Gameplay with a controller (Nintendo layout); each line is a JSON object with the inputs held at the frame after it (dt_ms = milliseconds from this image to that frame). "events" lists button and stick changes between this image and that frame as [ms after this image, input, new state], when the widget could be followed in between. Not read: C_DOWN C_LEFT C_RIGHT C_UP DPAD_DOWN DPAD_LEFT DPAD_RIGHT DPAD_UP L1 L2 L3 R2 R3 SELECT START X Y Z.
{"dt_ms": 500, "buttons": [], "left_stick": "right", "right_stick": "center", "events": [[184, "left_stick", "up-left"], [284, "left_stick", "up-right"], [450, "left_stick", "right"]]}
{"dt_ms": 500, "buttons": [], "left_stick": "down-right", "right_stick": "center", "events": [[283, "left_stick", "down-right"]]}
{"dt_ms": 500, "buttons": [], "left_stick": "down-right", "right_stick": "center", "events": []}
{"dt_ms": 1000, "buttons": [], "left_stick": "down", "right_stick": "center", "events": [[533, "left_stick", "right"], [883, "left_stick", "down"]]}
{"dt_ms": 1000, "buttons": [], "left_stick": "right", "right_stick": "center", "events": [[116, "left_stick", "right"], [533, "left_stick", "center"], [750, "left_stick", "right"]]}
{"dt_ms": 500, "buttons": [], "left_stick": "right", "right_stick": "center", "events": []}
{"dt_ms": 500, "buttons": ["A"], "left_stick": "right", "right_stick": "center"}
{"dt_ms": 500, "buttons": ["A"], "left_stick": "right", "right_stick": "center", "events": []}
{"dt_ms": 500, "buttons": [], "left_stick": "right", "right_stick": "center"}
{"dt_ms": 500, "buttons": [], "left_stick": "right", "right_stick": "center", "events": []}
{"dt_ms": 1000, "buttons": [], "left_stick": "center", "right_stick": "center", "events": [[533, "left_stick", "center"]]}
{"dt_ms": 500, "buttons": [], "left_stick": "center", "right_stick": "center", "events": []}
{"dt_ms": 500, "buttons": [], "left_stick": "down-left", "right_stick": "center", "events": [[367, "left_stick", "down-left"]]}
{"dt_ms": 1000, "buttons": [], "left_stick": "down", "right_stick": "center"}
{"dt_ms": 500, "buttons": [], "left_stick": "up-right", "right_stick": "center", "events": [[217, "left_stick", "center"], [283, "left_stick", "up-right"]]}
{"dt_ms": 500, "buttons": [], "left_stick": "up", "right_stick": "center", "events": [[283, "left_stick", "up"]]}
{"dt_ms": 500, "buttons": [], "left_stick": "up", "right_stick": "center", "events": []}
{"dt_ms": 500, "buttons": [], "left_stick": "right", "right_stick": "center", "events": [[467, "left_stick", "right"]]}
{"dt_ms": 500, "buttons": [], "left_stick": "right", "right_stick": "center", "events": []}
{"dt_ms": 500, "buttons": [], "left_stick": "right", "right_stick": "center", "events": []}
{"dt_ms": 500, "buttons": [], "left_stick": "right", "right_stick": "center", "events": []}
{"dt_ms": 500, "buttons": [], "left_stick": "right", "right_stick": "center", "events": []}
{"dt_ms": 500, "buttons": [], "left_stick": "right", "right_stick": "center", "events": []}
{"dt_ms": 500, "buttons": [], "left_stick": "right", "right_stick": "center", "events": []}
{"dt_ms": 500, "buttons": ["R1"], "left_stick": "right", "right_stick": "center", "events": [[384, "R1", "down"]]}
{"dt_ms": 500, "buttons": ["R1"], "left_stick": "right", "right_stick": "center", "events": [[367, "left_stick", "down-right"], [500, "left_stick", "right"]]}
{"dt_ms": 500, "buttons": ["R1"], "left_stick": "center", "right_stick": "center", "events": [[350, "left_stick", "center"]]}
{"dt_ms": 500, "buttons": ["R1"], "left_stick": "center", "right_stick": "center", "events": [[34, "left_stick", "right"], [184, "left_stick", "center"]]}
------
# Task goal
Output the records above precisely.

# Task response
Gameplay with a controller (Nintendo layout); each line is a JSON object with the inputs held at the frame after it (dt_ms = milliseconds from this image to that frame). "events" lists button and stick changes between this image and that frame as [ms after this image, input, new state], when the widget could be followed in between. Not read: C_DOWN C_LEFT C_RIGHT C_UP DPAD_DOWN DPAD_LEFT DPAD_RIGHT DPAD_UP L1 L2 L3 R2 R3 SELECT START X Y Z.
{"dt_ms": 500, "buttons": [], "left_stick": "right", "right_stick": "center", "events": [[184, "left_stick", "up-left"], [284, "left_stick", "up-right"], [450, "left_stick", "right"]]}
{"dt_ms": 500, "buttons": [], "left_stick": "down-right", "right_stick": "center", "events": [[283, "left_stick", "down-right"]]}
{"dt_ms": 500, "buttons": [], "left_stick": "down-right", "right_stick": "center", "events": []}
{"dt_ms": 1000, "buttons": [], "left_stick": "down", "right_stick": "center", "events": [[533, "left_stick", "right"], [883, "left_stick", "down"]]}
{"dt_ms": 1000, "buttons": [], "left_stick": "right", "right_stick": "center", "events": [[116, "left_stick", "right"], [533, "left_stick", "center"], [750, "left_stick", "right"]]}
{"dt_ms": 500, "buttons": [], "left_stick": "right", "right_stick": "center", "events": []}
{"dt_ms": 500, "buttons": ["A"], "left_stick": "right", "right_stick": "center"}
{"dt_ms": 500, "buttons": ["A"], "left_stick": "right", "right_stick": "center", "events": []}
{"dt_ms": 500, "buttons": [], "left_stick": "right", "right_stick": "center"}
{"dt_ms": 500, "buttons": [], "left_stick": "right", "right_stick": "center", "events": []}
{"dt_ms": 1000, "buttons": [], "left_stick": "center", "right_stick": "center", "events": [[533, "left_stick", "center"]]}
{"dt_ms": 500, "buttons": [], "left_stick": "center", "right_stick": "center", "events": []}
{"dt_ms": 500, "buttons": [], "left_stick": "down-left", "right_stick": "center", "events": [[367, "left_stick", "down-left"]]}
{"dt_ms": 1000, "buttons": [], "left_stick": "down", "right_stick": "center"}
{"dt_ms": 500, "buttons": [], "left_stick": "up-right", "right_stick": "center", "events": [[217, "left_stick", "center"], [283, "left_stick", "up-right"]]}
{"dt_ms": 500, "buttons": [], "left_stick": "up", "right_stick": "center", "events": [[283, "left_stick", "up"]]}
{"dt_ms": 500, "buttons": [], "left_stick": "up", "right_stick": "center", "events": []}
{"dt_ms": 500, "buttons": [], "left_stick": "right", "right_stick": "center", "events": [[467, "left_stick", "right"]]}
{"dt_ms": 500, "buttons": [], "left_stick": "right", "right_stick": "center", "events": []}
{"dt_ms": 500, "buttons": [], "left_stick": "right", "right_stick": "center", "events": []}
{"dt_ms": 500, "buttons": [], "left_stick": "right", "right_stick": "center", "events": []}
{"dt_ms": 500, "buttons": [], "left_stick": "right", "right_stick": "center", "events": []}
{"dt_ms": 500, "buttons": [], "left_stick": "right", "right_stick": "center", "events": []}
{"dt_ms": 500, "buttons": [], "left_stick": "right", "right_stick": "center", "events": []}
{"dt_ms": 500, "buttons": ["R1"], "left_stick": "right", "right_stick": "center", "events": [[384, "R1", "down"]]}
{"dt_ms": 500, "buttons": ["R1"], "left_stick": "right", "right_stick": "center", "events": [[367, "left_stick", "down-right"], [500, "left_stick", "right"]]}
{"dt_ms": 500, "buttons": ["R1"], "left_stick": "center", "right_stick": "center", "events": [[350, "left_stick", "center"]]}
{"dt_ms": 500, "buttons": ["R1"], "left_stick": "center", "right_stick": "center", "events": [[34, "left_stick", "right"], [184, "left_stick", "center"]]}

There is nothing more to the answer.